→ Excerpt to read
● ● ● ● ●
Skip to main content

syncengine backend for file synchronization

Project description

PyPI - Version PyPI - Python Version PyPI - Downloads codecov

syncengine

A flexible, bidirectional file synchronization engine for Python that supports multiple sync modes and conflict resolution strategies.

What is syncengine?

syncengine is a powerful file synchronization library that enables you to keep files synchronized between two locations (source and destination). Unlike simple copy operations, syncengine intelligently tracks file state, detects changes, handles conflicts, and provides multiple synchronization modes to fit different use cases.

Why is syncengine useful?

Real-world Use Cases

  1. Cloud Storage Synchronization

    • Sync local files with cloud storage (Dropbox, Google Drive, S3, etc.)
● ● ● ● ●
→ What to work on
[a] Quote the syncengine description verbatim, everything from "What is syncengine?" down to "Drive, S3, etc.)".
[b] Print the listing word for word, everything from its first line down to and including the line containing "Xena: 1:20 -> 1:40".
The syncengine description and the listing come from unrelated sources.

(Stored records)
● ● ● ● ●
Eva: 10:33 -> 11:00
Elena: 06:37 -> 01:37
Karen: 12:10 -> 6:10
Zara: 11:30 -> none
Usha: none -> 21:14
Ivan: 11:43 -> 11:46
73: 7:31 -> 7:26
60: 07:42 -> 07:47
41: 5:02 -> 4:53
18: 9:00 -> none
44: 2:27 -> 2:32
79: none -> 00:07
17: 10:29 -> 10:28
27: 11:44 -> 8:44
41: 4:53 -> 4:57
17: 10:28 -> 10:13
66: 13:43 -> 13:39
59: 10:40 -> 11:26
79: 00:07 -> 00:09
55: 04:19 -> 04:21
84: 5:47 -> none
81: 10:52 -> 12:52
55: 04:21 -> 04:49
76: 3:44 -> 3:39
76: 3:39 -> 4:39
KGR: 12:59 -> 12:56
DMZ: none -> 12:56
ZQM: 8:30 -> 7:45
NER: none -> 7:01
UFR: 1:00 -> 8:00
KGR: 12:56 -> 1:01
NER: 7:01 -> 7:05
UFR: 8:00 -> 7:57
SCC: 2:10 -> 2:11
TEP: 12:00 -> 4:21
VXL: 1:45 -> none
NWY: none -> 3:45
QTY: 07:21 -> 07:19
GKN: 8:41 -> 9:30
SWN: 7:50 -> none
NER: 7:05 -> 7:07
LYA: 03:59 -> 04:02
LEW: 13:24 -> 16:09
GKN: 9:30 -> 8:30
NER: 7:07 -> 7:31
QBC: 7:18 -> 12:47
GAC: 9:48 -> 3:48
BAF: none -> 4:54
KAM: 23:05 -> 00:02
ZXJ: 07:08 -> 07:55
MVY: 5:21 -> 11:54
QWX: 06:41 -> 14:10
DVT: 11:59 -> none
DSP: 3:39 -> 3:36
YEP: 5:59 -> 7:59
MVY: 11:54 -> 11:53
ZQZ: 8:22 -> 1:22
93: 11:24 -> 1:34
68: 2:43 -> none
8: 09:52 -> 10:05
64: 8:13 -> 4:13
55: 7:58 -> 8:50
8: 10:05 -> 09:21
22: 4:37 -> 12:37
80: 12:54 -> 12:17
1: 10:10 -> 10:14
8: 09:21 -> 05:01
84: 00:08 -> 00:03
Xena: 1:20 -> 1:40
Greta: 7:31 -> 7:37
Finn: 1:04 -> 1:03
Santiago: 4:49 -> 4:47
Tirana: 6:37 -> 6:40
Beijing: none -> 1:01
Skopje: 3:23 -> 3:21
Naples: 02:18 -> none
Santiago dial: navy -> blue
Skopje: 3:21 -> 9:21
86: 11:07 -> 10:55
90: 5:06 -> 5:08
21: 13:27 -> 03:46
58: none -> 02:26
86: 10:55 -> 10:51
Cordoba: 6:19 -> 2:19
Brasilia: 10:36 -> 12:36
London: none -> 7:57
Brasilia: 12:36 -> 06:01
● ● ● ● ●
→ In response
[a]
What is syncengine?

syncengine is a powerful file synchronization library that enables you to keep files synchronized between two locations (source and destination). Unlike simple copy operations, syncengine intelligently tracks file state, detects changes, handles conflicts, and provides multiple synchronization modes to fit different use cases.

Why is syncengine useful?

Real-world Use Cases

  1. Cloud Storage Synchronization

    • Sync local files with cloud storage (Dropbox, Google Drive, S3, etc.)

[b]
Eva: 10:33 -> 11:00
Elena: 06:37 -> 01:37
Karen: 12:10 -> 6:10
Zara: 11:30 -> none
Usha: none -> 21:14
Ivan: 11:43 -> 11:46
73: 7:31 -> 7:26
60: 07:42 -> 07:47
41: 5:02 -> 4:53
18: 9:00 -> none
44: 2:27 -> 2:32
79: none -> 00:07
17: 10:29 -> 10:28
27: 11:44 -> 8:44
41: 4:53 -> 4:57
17: 10:28 -> 10:13
66: 13:43 -> 13:39
59: 10:40 -> 11:26
79: 00:07 -> 00:09
55: 04:19 -> 04:21
84: 5:47 -> none
81: 10:52 -> 12:52
55: 04:21 -> 04:49
76: 3:44 -> 3:39
76: 3:39 -> 4:39
KGR: 12:59 -> 12:56
DMZ: none -> 12:56
ZQM: 8:30 -> 7:45
NER: none -> 7:01
UFR: 1:00 -> 8:00
KGR: 12:56 -> 1:01
NER: 7:01 -> 7:05
UFR: 8:00 -> 7:57
SCC: 2:10 -> 2:11
TEP: 12:00 -> 4:21
VXL: 1:45 -> none
NWY: none -> 3:45
QTY: 07:21 -> 07:19
GKN: 8:41 -> 9:30
SWN: 7:50 -> none
NER: 7:05 -> 7:07
LYA: 03:59 -> 04:02
LEW: 13:24 -> 16:09
GKN: 9:30 -> 8:30
NER: 7:07 -> 7:31
QBC: 7:18 -> 12:47
GAC: 9:48 -> 3:48
BAF: none -> 4:54
KAM: 23:05 -> 00:02
ZXJ: 07:08 -> 07:55
MVY: 5:21 -> 11:54
QWX: 06:41 -> 14:10
DVT: 11:59 -> none
DSP: 3:39 -> 3:36
YEP: 5:59 -> 7:59
MVY: 11:54 -> 11:53
ZQZ: 8:22 -> 1:22
93: 11:24 -> 1:34
68: 2:43 -> none
8: 09:52 -> 10:05
64: 8:13 -> 4:13
55: 7:58 -> 8:50
8: 10:05 -> 09:21
22: 4:37 -> 12:37
80: 12:54 -> 12:17
1: 10:10 -> 10:14
8: 09:21 -> 05:01
84: 00:08 -> 00:03
Xena: 1:20 -> 1:40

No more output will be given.